== Task to complete ==
Give only the number of lines in the records that contain the word "équipe".

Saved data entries
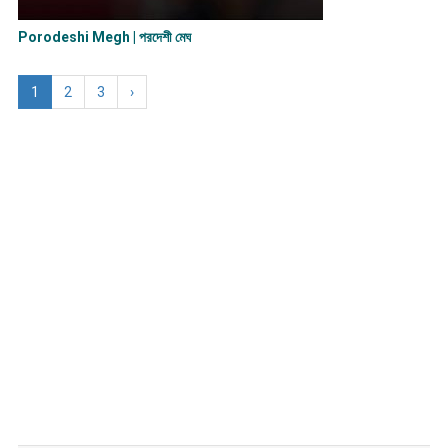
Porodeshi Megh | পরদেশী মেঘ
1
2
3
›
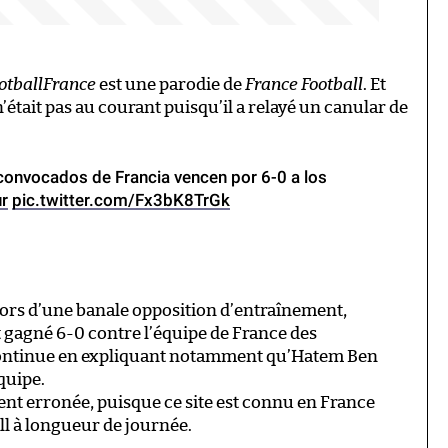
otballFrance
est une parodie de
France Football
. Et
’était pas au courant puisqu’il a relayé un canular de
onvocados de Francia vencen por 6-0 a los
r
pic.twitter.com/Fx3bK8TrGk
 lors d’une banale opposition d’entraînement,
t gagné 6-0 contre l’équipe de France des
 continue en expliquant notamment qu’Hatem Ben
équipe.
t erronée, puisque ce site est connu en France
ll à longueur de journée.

--

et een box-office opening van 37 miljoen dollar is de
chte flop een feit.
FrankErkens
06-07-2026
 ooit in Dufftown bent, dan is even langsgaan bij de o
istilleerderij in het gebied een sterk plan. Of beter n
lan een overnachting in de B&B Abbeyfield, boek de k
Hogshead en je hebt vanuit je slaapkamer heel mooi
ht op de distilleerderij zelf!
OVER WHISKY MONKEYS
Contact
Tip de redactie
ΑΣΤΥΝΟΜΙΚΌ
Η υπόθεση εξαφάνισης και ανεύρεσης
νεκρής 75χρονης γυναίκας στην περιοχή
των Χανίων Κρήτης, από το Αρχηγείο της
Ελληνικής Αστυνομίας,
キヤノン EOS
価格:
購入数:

== Solution to the exercise ==
2